• _TRECHO DO DOCUMENTO_
Doxa e Alétheia nas eleições - algumas reflexões psicanalíticas sobre o momento político

Sérgio Telles

Estamos em plena campanha eleitoral e a propaganda nos atinge a todos. Fica-se perplexo ao constatar-se a despreocupação com a verdade nos discursos dos políticos.

Como poderíamos entender tais discursos? Seria seu único objetivo o confundir e esconder o que se interpõe como obstáculo ao poder?

Se cedêssemos a uma tentação nosográfica, poder-se-ia perguntar: seriam produto perverso de psicopatas antissociais? Seriam fabulações deliriosas de "borderlines"? Seriam francos delírios que negam radicalmente os fatos? Nestes discursos, onde ficam a memória, as lembranças que facilmente se oporiam às ficções por eles veiculadas? A propaganda e a publicidade, por definição, tem algum compromisso com a realidade e a verdade?

Esses discursos que guardam pouca relação com a verdade foram examinados por Debord, em sua descrição da "sociedade do espetáculo". Ali diz ele que uma das formas usadas pelo poder para perpetuar-se e afastar opositores, é a criação de um presente "eterno", desligado de um passado e sem dirigir-se a um futuro. Com isso se pretende abolir a história (memória) e destruir o pensamento lógico, que possibilita conexões de causa e efeito, elementos que o poder deseja evitar pelo potencial contestatório neles implícito. Diz Debord: "Busca-se a dissolução da lógica, de acordo com os interesses fundamentais do novo sistema de dominação, por diferentes meios que sempre se apoiaram reciprocamente nessa ação" (1).

• _SEGMENTO DE DADOS_
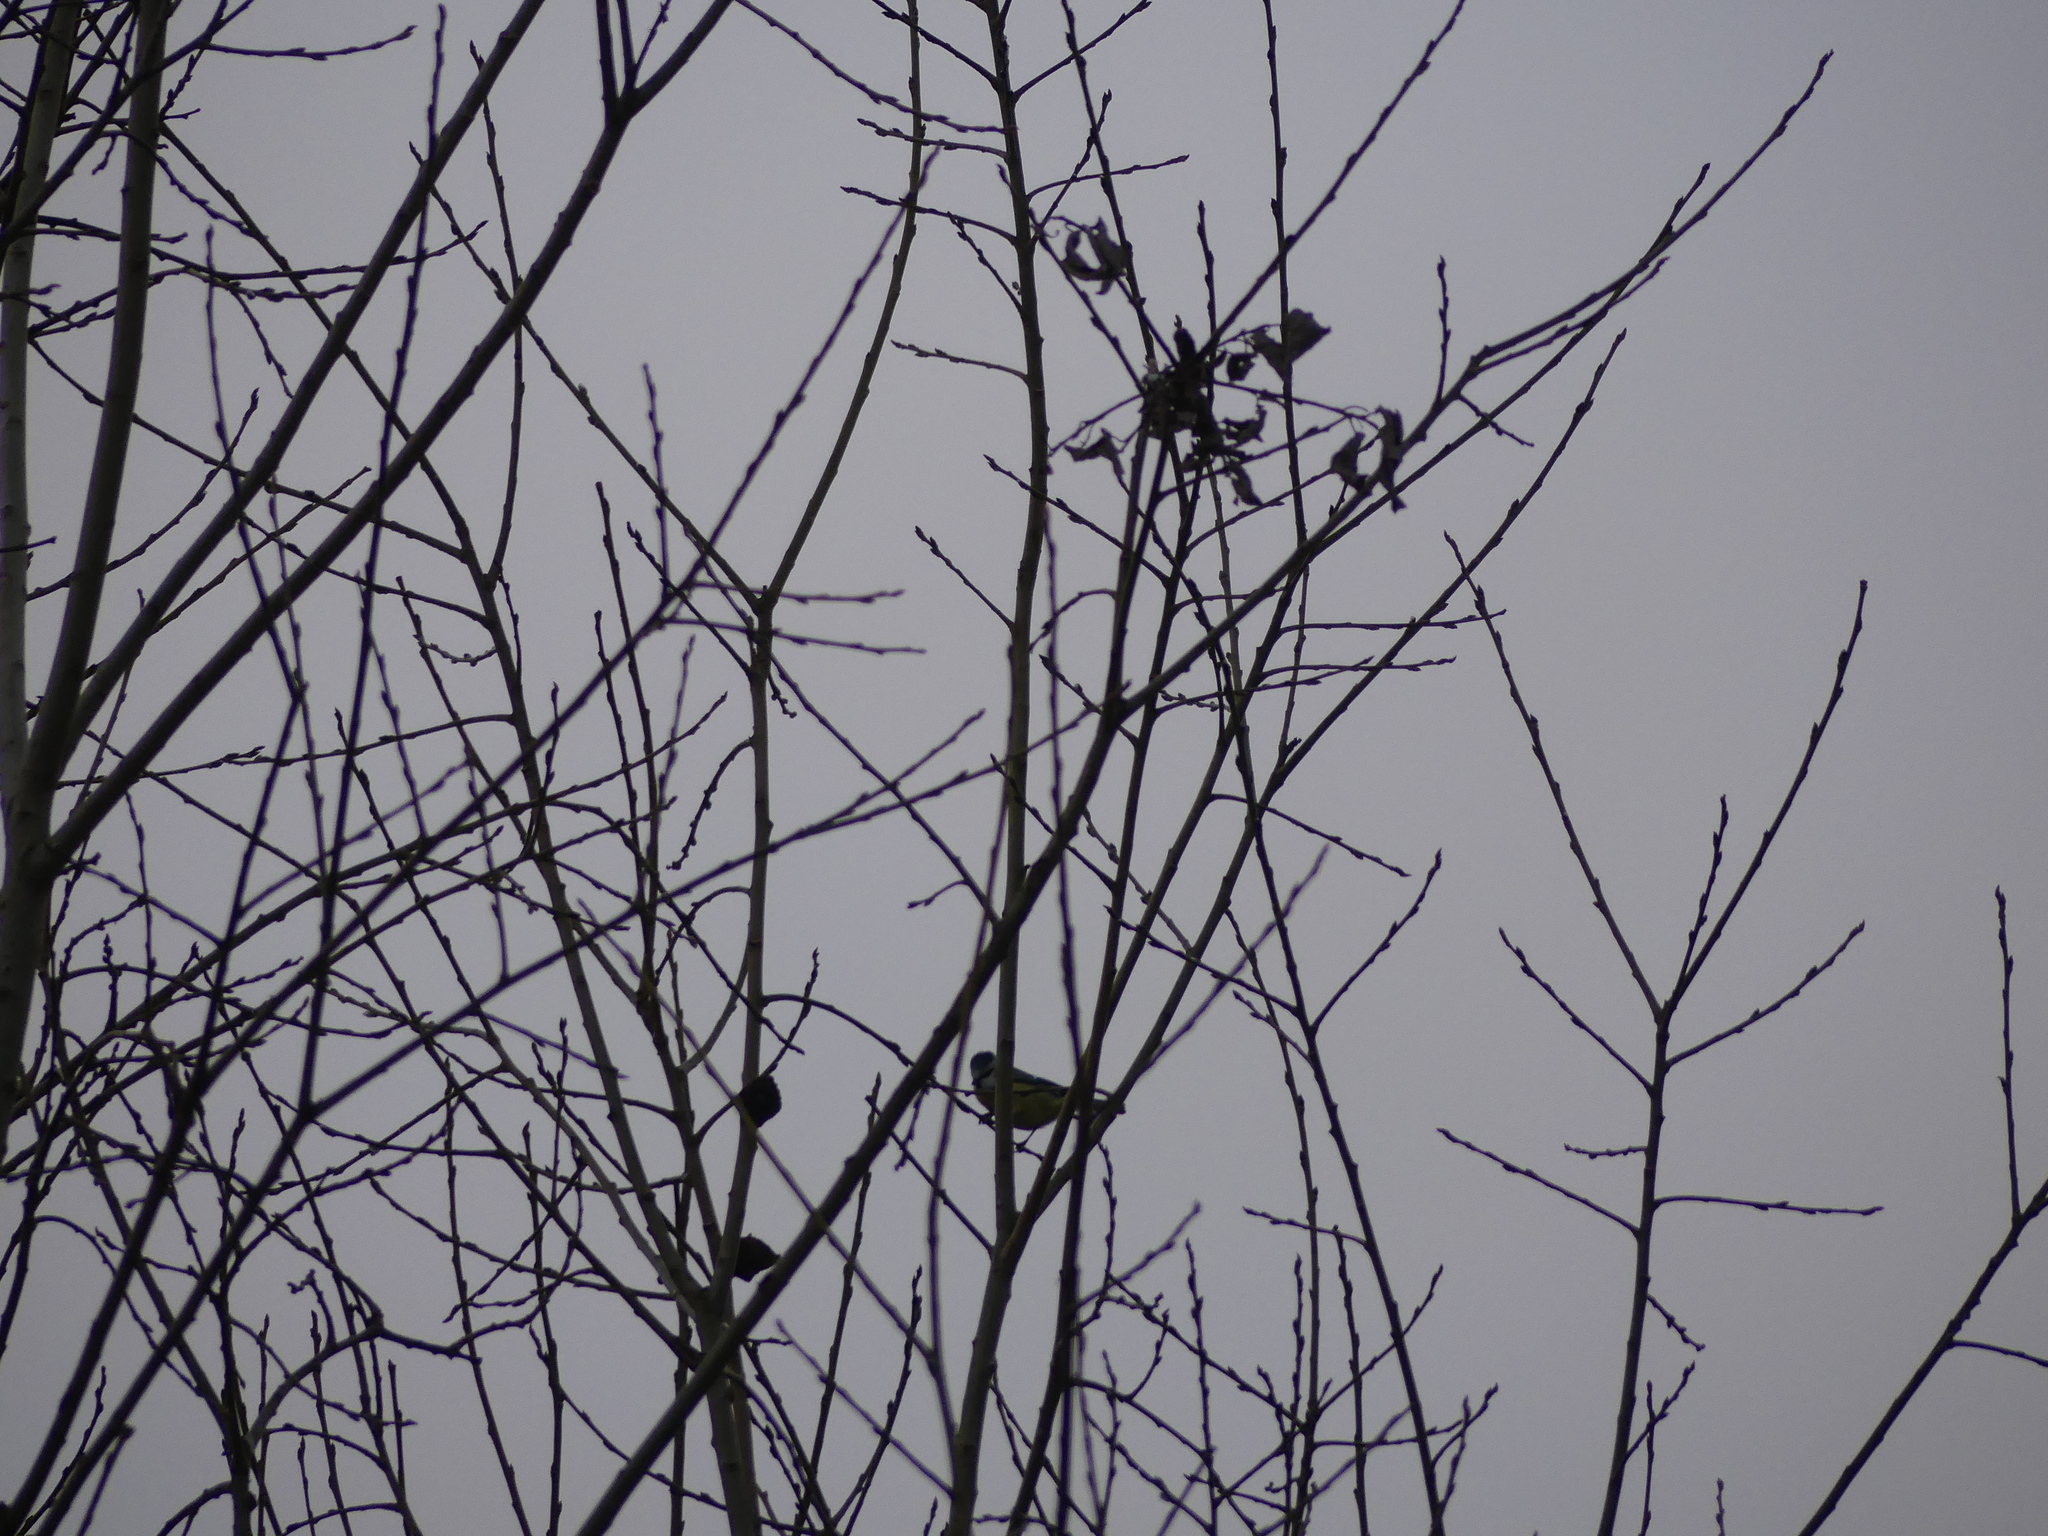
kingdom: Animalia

• _PEDIDO ESCRITO_
Retome o texto sobre a verdade nos discursos da campanha eleitoral e dê continuidade a ele a partir da última frase.

• _RESPOSTA_
Na verdade, o que vemos agora é um problema mais antigo e amplo, que transcende o âmbito do discurso direto dos políticos em época de eleição. Esta é apenas a versão atual e circunstancial da importante questão que diz respeito às relações entre a palavra e a verdade, questão examinada com detalhe pelos gregos entre os séculos VI e V AC.

Naquela ocasião, considerava-se que existia uma palavra sagrada portadora da verdade, Alétheia, só acessível ao aedo, ao poeta sagrado, que a ela chegava após beber nas fontes de Mnemósine (memória) e do Lethes (esquecimento). A Alétheia revelava as verdades apreendidas no mundo dos deuses, percebidas na medida em que o poeta esquecia as situações imediatas da vida humana.

Em contraposição a Alétheia, se organizava a Doxa, a Opinião. A Doxa, a Opinião, foi desenvolvida pelos sofistas, que dessacralizaram a palavra, desvincularam-na dos deuses e da verdade, deram-lhe um estatuto humano, transformando-a num instrumento de persuasão utilizado quando diferentes interesses entravam em conflito. Isso deu nascimento à dialética, ao diálogo, mas rompeu de uma vez por todas a mítica relação da palavra com a verdade.

Alétheia foi abandonada. A palavra agora procura persuadir, levar os interlocutores a concordarem com determinados pontos de vista que, obviamente, obedecem aos interesses em jogo, sem nenhuma preocupação em vincular-se à verdade.

Como a Opinião não tem outro sustentáculo além da persuasão, muitas vezes esta degenerava em coação ou pura violência. Platão tenta resolver o impasse, estabelecendo uma diferença entre Doxa (Opinião) e Episteme (Conhecimento). Doxa, a Opinião, diz respeito à certeza subjetiva sobre determinado tema e Episteme, ao conhecimento objetivo sobre esse tema.

O mito grego explica - através da dessacralização da palavra - a irreversível ambiguidade que marca definitivamente o discurso humano. Deixado a si mesmo, estará ele sempre preso a interesses e desejos que nem sempre têm como prioridade a preocupação com a verdade e a realidade. Daí a importância do referencial ético, único a poder norteá-lo.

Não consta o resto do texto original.